Earlier this week I read 3 books of war stories. The best of the three is a diary a kid wrote during World War 1; the others are stories by Ernie Pyle and A.J.Liebling. Pyle and Liebling are the best but the uneducated, inexperienced private kicked their asses in terms of stuffing lotsa material into a few words.

His secret is using verbal hooks that elicit the experiences of the reader. This trick naturally sux you into the story.
 
Personally, I don't believe that less is more. Nor do I think more is more. Both assume less or more for less or more's own sake. Less isn't more if you leave out the details that enable the reader to feel part of the story. It isn't more if you leave parts of the story untold.

But then more isn't more if the story has so much stuffing that you can't find the meat.

I don't think either axiom is particularly accurate, I guess.

What I'm going for in my own long-winded, "more is more" kind of way is that it's good to have an editor or a beta-reader whose writing or reading style matches your own. If you choose an editor who likes terse prose, you're likely not going to get good feedback on your descriptive pieces. And vice versa.

My beta-readers like to read the same kinds of stories I do, and one writes in a similar style as well. They help me trim the fat without losing any of the flavor. And I also post with the full knowledge that my style is descriptive and that's going to turn some people away. I'm okay with that.
 
What I'm going for in my own long-winded, "more is more" kind of way is that it's good to have an editor or a beta-reader whose writing or reading style matches your own. If you choose an editor who likes terse prose, you're likely not going to get good feedback on your descriptive pieces. And vice versa.

My beta-readers like to read the same kinds of stories I do, and one writes in a similar style as well. They help me trim the fat without losing any of the flavor. And I also post with the full knowledge that my style is descriptive and that's going to turn some people away. I'm okay with that.

A good editor will do this nomatter what their personal preferences are. It's been said on here time and time again, but an editor is not there to re-write a story to fit their own ideas.

Of course readers have their own preferences, but writers should bear in mind that there's a difference between "this isn't my cup of tea," and "this is shite." If the majority of feedback is telling you that the work isn't so good (not suggesting this is you, favouritegoddess!) then it most likely isn't a matter of style - it's the substance that is the problem.

I have a much sparser style than many but I still get the description and imagery in. I honestly don't believe that any writer needs a paragraph to say what can be said in two lines. The difference is this: a good writer knows when something takes a whole paragraph to explain. Some writers move a story on without any dialogue for a while, for example; that's great if they can make it work. Some can because they know how to write punchy, eloquent description. Some people still think you need to pause and describe every damn thing in a room, or every last measurement on a new character.

Good writers don't waste words. That doesn't mean they can't have a long passage of description but it needs to be tidy, precise and above all: actually say something. If you can do that, then great.
#####
From the piece on writing style, list each book of war stories the writer says they read earlier this week, naming who wrote it.

-- Material supplied --
#####
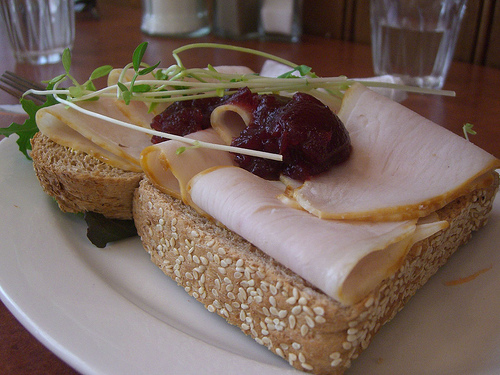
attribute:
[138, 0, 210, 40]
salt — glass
#####
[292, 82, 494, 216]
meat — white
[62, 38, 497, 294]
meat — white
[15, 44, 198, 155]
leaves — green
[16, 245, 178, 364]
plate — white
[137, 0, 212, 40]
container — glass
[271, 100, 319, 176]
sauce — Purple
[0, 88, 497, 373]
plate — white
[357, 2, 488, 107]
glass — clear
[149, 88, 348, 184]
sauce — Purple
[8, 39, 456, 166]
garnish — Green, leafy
#####
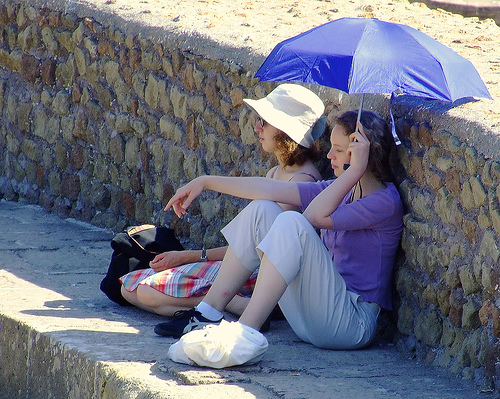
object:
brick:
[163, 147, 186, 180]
#####
-- Solution to this exercise --
- A diary a kid wrote during World War 1
- Stories by Ernie Pyle
- Stories by A.J. Liebling